En fin, el estilo de las leyes debe ser simple y grave. Pueden dispensarse de
alegar razones, porque el motivo se supone que existe en el espíritu del legislador;
pero cuando ellas están motivadas, deben serlo sobre principios evidentes: no
deben parecerse a esa ley que, prohibiendo a los ciegos pleitear, aduce como
razón que no pueden ver los ornamentos del tribunal.

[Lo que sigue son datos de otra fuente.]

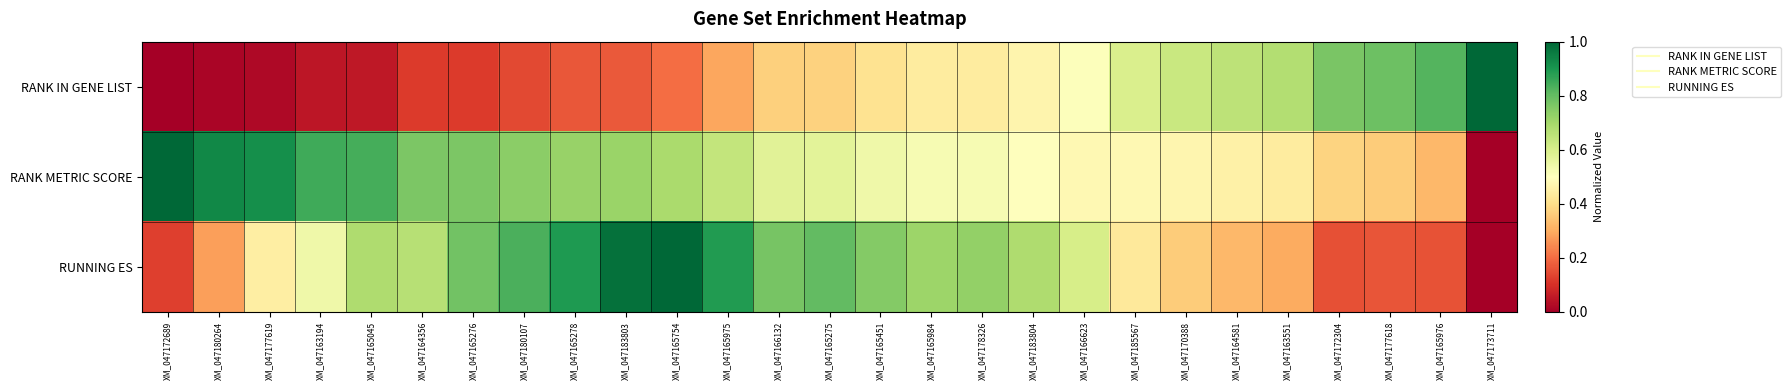

Reading left to right, transcribe all the data shown in this chart.

RANK IN GENE LIST: XM_047172689=0.0	XM_047180264=0.0	XM_047177619=0.0	XM_047163194=0.0	XM_047165045=0.1	XM_047164356=0.1	XM_047165276=0.1	XM_047180107=0.1	XM_047165278=0.2	XM_047183803=0.2	XM_047165754=0.2	XM_047165975=0.3	XM_047166132=0.4	XM_047165275=0.4	XM_047165451=0.4	XM_047165984=0.4	XM_047178326=0.4	XM_047183804=0.5	XM_047166623=0.5	XM_047185567=0.6	XM_047170388=0.6	XM_047164581=0.7	XM_047163551=0.7	XM_047172304=0.8	XM_047177618=0.8	XM_047165976=0.8	XM_047173711=1.0
RANK METRIC SCORE: XM_047172689=1.0	XM_047180264=0.9	XM_047177619=0.9	XM_047163194=0.8	XM_047165045=0.8	XM_047164356=0.8	XM_047165276=0.8	XM_047180107=0.7	XM_047165278=0.7	XM_047183803=0.7	XM_047165754=0.7	XM_047165975=0.6	XM_047166132=0.6	XM_047165275=0.6	XM_047165451=0.5	XM_047165984=0.5	XM_047178326=0.5	XM_047183804=0.5	XM_047166623=0.5	XM_047185567=0.5	XM_047170388=0.5	XM_047164581=0.5	XM_047163551=0.4	XM_047172304=0.4	XM_047177618=0.4	XM_047165976=0.3	XM_047173711=0.0
RUNNING ES: XM_047172689=0.1	XM_047180264=0.3	XM_047177619=0.4	XM_047163194=0.5	XM_047165045=0.7	XM_047164356=0.7	XM_047165276=0.8	XM_047180107=0.8	XM_047165278=0.9	XM_047183803=1.0	XM_047165754=1.0	XM_047165975=0.9	XM_047166132=0.8	XM_047165275=0.8	XM_047165451=0.8	XM_047165984=0.7	XM_047178326=0.7	XM_047183804=0.7	XM_047166623=0.6	XM_047185567=0.4	XM_047170388=0.4	XM_047164581=0.3	XM_047163551=0.3	XM_047172304=0.2	XM_047177618=0.2	XM_047165976=0.2	XM_047173711=0.0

Por ejemplo, para mostrar la aplicación de sus principios, ha elegido dos pueblos
diferentes: uno, el más célebre de la tierra; y el otro, ese cuya historia nos interesa
más: los romanos y los francos. No trata más que una parte de la jurisprudencia
del primero: la que contempla las sucesiones. Respecto de los francos, se explaya
sobre el origen y las evoluciones de sus leyes civiles, y sobre los diferentes usos,
abolidos o subsistentes, que han sido su consecuencia. Se extiende
principalmente sobre las leyes feudales, esa especie de gobierno desconocido de
toda la antigüedad y que lo será acaso para siempre en los siglos futuros, y que ha
tenido tanto de bueno y tanto de malo. Discute sobre todo esas leyes en los
contactos que tienen con el establecimiento y la evolución de la monarquía
francesa. Prueba, contra el señor Abate du Bos, que los francos penetraron
realmente como conquistadores en las Galias; y que no es verdad, como aquel
autor lo pretende, que hayan sido llamados por los pueblos para suceder en los
derechos a los emperadores romanos que los oprimían. Detalle profundo, exacto y
curioso, pero en el cual nos es imposible seguirlo.